The very act of bet-taking changes perceptions of the wager. The most powerful weapon of the adversaries of expression is their certainty. Chappelle wrenched that weapon from their hands, again as if to say: I am more certain even than you—and I’ve put a lot more of myself on the line.

As clever as the move is, it may be too clever. The second thought on the walk home was that Chappelle had defended his words by evading responsibility for them. Stand-up comedy is an art form, he’d said; it’s all about context and nuance. But if it is an art form, it’s an art form like poetry, one in which structure and content mutually reinforce each other but in which the content still matters.

A poem can work even if the reader rejects its ideas. You don’t have to agree that Christ died to redeem humanity to be moved by “The Battle Hymn of the Republic.” But you would not be moved by “The Battle Hymn” if Julia Ward Howe had not believed the words she wrote, if she’d thought they were just tinkling sounds. If comedy is art, it too depends on the artist’s belief.

* Data records:
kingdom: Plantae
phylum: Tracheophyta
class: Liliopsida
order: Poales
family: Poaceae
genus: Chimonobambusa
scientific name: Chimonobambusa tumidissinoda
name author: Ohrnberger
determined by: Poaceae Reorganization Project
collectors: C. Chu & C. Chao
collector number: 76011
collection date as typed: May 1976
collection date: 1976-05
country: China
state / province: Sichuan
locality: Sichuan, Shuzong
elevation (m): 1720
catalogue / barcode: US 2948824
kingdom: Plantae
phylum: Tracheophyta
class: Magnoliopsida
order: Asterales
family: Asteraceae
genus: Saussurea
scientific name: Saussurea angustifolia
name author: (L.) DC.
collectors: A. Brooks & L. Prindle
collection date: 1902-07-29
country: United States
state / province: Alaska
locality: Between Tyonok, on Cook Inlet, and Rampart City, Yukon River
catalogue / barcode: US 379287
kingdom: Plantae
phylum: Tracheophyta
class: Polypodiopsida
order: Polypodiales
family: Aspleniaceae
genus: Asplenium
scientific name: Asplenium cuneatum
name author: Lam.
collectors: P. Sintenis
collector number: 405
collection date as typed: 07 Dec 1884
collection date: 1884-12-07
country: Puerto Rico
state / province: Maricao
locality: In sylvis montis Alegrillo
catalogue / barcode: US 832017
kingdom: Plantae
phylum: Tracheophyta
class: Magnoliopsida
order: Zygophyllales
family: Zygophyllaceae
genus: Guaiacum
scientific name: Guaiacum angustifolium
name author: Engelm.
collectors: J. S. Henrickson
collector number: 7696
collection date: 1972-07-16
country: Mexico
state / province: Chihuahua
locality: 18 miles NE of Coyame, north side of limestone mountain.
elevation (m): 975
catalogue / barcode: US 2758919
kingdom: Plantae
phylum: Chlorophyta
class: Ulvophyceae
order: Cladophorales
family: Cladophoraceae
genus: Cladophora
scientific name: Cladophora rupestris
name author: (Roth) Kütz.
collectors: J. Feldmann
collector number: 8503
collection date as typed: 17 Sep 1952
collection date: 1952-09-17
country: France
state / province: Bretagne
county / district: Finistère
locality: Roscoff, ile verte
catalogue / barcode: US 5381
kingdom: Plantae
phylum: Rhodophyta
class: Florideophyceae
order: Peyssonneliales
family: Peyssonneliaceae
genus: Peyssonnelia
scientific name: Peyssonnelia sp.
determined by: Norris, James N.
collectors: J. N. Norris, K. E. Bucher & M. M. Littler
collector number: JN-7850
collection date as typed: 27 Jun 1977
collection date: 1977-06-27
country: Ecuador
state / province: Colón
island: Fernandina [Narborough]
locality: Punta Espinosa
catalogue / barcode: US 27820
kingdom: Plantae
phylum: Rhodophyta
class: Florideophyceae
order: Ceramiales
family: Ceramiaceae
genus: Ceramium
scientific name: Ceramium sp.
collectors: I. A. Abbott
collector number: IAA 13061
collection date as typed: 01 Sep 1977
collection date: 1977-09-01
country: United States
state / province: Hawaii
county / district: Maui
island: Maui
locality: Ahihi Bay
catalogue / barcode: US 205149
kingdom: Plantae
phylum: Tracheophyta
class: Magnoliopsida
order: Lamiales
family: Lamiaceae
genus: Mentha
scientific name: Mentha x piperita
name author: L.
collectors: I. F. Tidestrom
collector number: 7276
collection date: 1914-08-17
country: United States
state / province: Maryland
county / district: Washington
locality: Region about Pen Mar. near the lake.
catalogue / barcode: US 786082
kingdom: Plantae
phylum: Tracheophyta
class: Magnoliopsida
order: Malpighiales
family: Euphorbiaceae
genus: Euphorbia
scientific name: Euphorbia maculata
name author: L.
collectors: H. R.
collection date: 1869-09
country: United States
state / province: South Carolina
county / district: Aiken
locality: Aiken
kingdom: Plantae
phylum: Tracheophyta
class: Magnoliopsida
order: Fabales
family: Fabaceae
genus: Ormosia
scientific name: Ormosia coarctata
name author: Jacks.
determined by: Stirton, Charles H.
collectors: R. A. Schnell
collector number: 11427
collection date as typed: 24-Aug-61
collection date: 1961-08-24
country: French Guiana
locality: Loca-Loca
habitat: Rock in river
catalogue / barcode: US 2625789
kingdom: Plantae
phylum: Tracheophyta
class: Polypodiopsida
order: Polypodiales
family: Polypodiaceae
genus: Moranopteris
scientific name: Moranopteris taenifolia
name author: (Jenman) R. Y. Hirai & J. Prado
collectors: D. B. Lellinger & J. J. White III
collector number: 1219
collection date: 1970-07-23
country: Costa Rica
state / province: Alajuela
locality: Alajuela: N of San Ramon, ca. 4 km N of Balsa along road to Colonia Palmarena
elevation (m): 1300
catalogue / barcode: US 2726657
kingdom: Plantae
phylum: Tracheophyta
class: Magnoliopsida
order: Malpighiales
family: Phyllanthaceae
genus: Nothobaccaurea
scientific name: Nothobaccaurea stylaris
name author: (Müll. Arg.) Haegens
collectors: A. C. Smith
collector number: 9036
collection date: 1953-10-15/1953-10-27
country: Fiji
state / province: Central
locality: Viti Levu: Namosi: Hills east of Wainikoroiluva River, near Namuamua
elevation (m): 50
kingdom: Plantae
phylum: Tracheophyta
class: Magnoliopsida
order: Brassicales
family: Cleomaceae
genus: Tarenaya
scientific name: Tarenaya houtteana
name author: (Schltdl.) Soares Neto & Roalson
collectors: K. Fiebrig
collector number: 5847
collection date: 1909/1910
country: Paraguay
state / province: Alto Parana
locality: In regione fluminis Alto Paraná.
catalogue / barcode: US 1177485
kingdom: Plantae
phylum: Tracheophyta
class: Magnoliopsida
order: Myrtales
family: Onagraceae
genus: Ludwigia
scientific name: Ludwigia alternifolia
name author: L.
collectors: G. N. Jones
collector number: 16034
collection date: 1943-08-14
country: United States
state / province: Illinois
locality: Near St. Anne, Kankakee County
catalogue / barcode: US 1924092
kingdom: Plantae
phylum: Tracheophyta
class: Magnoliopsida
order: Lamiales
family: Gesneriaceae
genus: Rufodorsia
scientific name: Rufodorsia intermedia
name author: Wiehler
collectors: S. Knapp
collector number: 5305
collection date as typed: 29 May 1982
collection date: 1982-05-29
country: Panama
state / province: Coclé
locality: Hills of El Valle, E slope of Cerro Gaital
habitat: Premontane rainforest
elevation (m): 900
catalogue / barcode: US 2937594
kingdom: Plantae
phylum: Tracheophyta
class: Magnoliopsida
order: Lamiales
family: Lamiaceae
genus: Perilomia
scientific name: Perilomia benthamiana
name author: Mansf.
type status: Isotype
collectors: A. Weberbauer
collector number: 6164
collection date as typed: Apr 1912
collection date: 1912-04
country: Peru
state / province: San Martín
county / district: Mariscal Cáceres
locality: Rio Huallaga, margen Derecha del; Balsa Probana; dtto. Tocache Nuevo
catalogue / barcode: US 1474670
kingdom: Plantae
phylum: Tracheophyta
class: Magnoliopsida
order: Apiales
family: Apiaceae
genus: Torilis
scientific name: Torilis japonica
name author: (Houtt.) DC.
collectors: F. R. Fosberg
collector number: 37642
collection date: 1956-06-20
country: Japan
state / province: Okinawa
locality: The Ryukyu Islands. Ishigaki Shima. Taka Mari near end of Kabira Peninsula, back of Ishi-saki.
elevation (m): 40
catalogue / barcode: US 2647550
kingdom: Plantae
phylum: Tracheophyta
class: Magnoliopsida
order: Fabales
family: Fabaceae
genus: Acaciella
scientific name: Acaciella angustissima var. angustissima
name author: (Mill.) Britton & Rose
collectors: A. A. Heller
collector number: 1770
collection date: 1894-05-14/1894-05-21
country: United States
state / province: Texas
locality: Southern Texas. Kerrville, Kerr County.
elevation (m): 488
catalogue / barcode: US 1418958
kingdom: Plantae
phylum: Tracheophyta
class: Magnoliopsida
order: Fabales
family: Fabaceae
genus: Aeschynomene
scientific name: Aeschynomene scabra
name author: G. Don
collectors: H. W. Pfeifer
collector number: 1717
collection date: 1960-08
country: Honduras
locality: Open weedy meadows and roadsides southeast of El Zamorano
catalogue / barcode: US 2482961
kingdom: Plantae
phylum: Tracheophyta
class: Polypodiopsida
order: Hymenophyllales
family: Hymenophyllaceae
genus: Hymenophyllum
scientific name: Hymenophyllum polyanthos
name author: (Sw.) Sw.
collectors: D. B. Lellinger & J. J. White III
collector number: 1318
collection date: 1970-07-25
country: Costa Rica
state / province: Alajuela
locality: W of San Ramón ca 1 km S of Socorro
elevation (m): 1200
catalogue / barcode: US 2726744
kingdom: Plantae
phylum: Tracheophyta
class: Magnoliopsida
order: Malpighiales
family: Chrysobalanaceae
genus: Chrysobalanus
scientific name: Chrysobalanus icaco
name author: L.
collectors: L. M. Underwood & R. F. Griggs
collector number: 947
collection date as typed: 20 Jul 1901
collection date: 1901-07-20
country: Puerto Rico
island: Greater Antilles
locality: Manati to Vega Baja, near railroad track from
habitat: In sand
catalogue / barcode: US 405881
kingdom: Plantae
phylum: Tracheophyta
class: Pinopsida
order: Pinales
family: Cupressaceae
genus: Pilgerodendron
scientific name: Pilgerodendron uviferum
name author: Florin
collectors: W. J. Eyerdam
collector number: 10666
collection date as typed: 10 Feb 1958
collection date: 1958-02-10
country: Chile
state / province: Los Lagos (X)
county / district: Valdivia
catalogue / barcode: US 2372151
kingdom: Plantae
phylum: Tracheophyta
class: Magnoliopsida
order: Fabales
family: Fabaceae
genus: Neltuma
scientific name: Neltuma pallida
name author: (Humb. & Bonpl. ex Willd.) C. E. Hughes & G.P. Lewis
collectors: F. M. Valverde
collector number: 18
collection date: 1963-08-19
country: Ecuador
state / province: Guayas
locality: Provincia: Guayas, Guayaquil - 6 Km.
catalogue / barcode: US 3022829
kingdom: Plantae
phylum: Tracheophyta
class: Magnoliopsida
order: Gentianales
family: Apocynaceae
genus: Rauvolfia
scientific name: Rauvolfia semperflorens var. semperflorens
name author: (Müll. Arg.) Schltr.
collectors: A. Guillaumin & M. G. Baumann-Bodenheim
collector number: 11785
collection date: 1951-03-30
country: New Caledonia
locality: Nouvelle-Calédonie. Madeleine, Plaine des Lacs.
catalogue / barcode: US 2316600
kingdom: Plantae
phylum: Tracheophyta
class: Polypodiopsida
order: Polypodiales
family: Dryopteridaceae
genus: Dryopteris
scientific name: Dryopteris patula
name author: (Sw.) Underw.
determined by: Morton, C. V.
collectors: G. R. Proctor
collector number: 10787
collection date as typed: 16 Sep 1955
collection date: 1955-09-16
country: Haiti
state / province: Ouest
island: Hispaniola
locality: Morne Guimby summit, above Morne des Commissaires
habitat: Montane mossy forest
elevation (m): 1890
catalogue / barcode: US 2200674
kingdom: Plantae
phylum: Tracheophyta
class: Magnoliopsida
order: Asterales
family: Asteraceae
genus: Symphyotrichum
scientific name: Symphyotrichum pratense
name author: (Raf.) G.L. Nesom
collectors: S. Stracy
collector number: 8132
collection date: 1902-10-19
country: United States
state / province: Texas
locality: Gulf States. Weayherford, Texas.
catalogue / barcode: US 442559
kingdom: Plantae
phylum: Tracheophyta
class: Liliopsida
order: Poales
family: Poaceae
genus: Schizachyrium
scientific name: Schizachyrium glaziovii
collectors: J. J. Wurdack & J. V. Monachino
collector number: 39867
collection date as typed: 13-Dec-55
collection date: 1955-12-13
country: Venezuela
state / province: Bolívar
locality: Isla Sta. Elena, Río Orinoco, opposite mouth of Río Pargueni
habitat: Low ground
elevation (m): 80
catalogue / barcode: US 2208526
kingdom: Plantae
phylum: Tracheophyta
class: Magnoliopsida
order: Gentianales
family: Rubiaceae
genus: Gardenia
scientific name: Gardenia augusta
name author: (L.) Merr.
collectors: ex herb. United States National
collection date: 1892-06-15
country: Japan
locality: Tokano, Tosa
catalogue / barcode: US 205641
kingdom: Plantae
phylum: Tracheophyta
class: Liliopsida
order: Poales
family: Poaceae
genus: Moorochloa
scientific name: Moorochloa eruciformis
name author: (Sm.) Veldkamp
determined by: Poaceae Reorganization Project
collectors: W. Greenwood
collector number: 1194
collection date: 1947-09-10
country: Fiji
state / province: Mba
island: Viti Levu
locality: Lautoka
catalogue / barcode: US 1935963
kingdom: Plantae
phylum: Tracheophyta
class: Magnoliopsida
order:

* Exercise requirements:
- 1) Reproduce the passage on Chappelle's comedy from "A poem can work" up to and including "the artist’s belief.".
- 2) Carry on the passage on Chappelle's comedy from the point where it stops.
The listing comes from a separate source.

* Outputs by task:
- 1)
A poem can work even if the reader rejects its ideas. You don’t have to agree that Christ died to redeem humanity to be moved by “The Battle Hymn of the Republic.” But you would not be moved by “The Battle Hymn” if Julia Ward Howe had not believed the words she wrote, if she’d thought they were just tinkling sounds. If comedy is art, it too depends on the artist’s belief.

- 2)
The power of Chappelle’s art, if it is art, comes from forcing encounters with uncomfortable realities. Hence his famous gag about terrorists not taking Black people as hostages because “black people are bad bargaining chips.” Hence, too, his grim piece about Black Americans disregarding white Americans’ opioid crisis with the same haughty indifference as white Americans reacted to the crack crisis of the 1980s. “Hang in there, whites! Just say ‘No.’ What’s so hard about that?” If somebody claimed to be offended by those jokes, it would seem strange for the comic to defend them by saying “free expression” and stopping there.

“Free expression” protects our right to say things. But Chappelle’s performance on Monday night said more: The Closer was artistic expression, and it was great artistic expression.

Some critics, including at The Atlantic, did not enjoy The Closer. Its audience did skew male, but it also skewed huge, with nearly 400 million streamed minutes in the show’s first week on Netflix. Its millions of fans liked it because they heard something in Chappelle’s words that resonated with them, that expressed an aspect of the truth otherwise unheard. The Closer reveals his baseline of respect for sexual minorities, but Chappelle also complicated the story. And he complicated it by making comedy out of it.

Sigmund Freud observed that the psychological function of humor is to allow the expression of thoughts that formal society normally forbids. In American myth, the soldiers of World War II were heroes, the Greatest Generation. On The Phil Silvers Show of the 1950s, those soldiers were shown as lazy and venal. In sophisticated comedy, comedians play with the tension between formal and informal beliefs, and Chappelle’s is very sophisticated comedy.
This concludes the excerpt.